According to the developers, the Ideco NGFW VPP firewall is based on best practices for scanning traffic. In addition, content filtering based on network traffic allows you to restrict the access of internal users and devices to dangerous Internet resources.

Ideco NGFW VPP offers integration with external solutions such as SIEM via the syslog protocol. This enables you to transfer security event logs to the SIEM solution for centralized monitoring and analysis. It also allows you to control access to various applications, including cryptominers, instant messengers, torrent clients and other more than 250 applications. This is achieved by the ability to control access to them through a single interface for creating L4/L7/IPS/Application Control rules with priority.

Based on its own DPDK/VPP-based technology network stack, Ideco NGFW VPP provides high traffic filtering speed. According to Ideco, this ensures efficient processing of large volumes of traffic and network security with minimal latency.

"Ideco NGFW VPP is a tool for providing cyber security in today's business. Its functionality, performance and scalability meet all the requirements and needs of the Enterprise sector, ensuring reliable protection of corporate networks from modern threats, "said Dmitry Khomutov Ideco Director.

Complete transition to NGFW solutions

November 29, 2023 Ideco announced the complete transition to NGFW solutions. According to the company's idea, this will satisfy all the requirements of large companies in the market in the region. safety

Thanks to kernels Linux the 6.3-based platform ON , it is protected from interruptions in the processing of large traffic and complex operations. The user can also configure the software for his tasks by setting rules firewall for the zones where IPSec and client VPN connections are located.

"Ideco NGFW reflects the functionality and security capabilities of the network for large businesses. Quick system updates help you save resources and protect sensitive information. In 2024, we will create the Ideco NGFW 17.0 solution, which will further cover the needs of the Enterprise segment, "Dmitry Khomutov, director of Ideco, shared the company's plans.

Ideco NGFW 16.0 with reverse proxy function

Ideco has introduced the next generation of firewall - Ideco NGFW 16.0. This solution has been designed to take into account the latest trends in cyber threats and offers up-to-date features to ensure maximum network protection. The company announced this on October 30, 2023.

Among the added features:

Zone Based Firewall for simple rule creation in complex networks - with a large number of network interfaces, segments, IPSec and client VPN connections. Also added the ability to integrate with Astra ALD Pro, which ensures user authorization based on the domestic OS and increases the level of security in the network.

To protect against DoS attacks related to published web resources, the NGFW 16.0 firewall offers a reverse proxy function (now with WAF and anti-DoS). This helps prevent the penetration of malicious traffic and keep resources working. An important feature is the addition of a web access log to traffic reports.

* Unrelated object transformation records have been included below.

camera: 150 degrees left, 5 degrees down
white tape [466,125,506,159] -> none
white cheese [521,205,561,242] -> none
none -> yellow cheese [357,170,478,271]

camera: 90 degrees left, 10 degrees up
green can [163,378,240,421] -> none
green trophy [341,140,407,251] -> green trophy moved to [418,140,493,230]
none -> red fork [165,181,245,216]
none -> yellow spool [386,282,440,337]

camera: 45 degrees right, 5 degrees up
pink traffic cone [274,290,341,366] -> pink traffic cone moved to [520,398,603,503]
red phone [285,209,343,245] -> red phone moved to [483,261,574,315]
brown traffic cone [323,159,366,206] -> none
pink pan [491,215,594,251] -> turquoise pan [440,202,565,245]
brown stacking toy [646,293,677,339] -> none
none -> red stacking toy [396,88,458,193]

This simplifies the monitoring and analysis of users' web activity, allowing them to identify possible threats and security breaches. Another significant feature is the improved configuration of VPN user authorization, including two-factor authentication (2FA). This provides increased security when accessing the network remotely.

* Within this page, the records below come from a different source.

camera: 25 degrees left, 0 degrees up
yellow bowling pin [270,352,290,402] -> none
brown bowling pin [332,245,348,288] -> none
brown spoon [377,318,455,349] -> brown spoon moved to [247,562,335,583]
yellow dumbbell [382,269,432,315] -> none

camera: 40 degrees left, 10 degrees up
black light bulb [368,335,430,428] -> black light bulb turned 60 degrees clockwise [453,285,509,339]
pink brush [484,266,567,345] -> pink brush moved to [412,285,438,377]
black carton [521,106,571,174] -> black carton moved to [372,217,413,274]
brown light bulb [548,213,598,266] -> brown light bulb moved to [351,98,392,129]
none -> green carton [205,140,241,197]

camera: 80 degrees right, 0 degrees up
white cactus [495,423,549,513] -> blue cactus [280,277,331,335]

Another important feature is the ability to create routes for IPSec connections (including BGP), which allows you to establish secure connections between remote network segments. Authorization of users of trusted Active Directory domains allows you to work on networks with multiple domains that are combined by trust.

One notable change is the renaming of the product to Ideco NGFW. This name reflects its network security functionality and capabilities.

Ideco NGFW 16.0 has sufficient performance and capabilities to work in the ecosystem of domestic IT solutions and services, for networks of companies of any complexity. Step by step, we strive to help customers solve the problems of switching from foreign solutions, while maintaining the level of security and reliability of network services, "said Dmitry Khomutov, director of Ideco.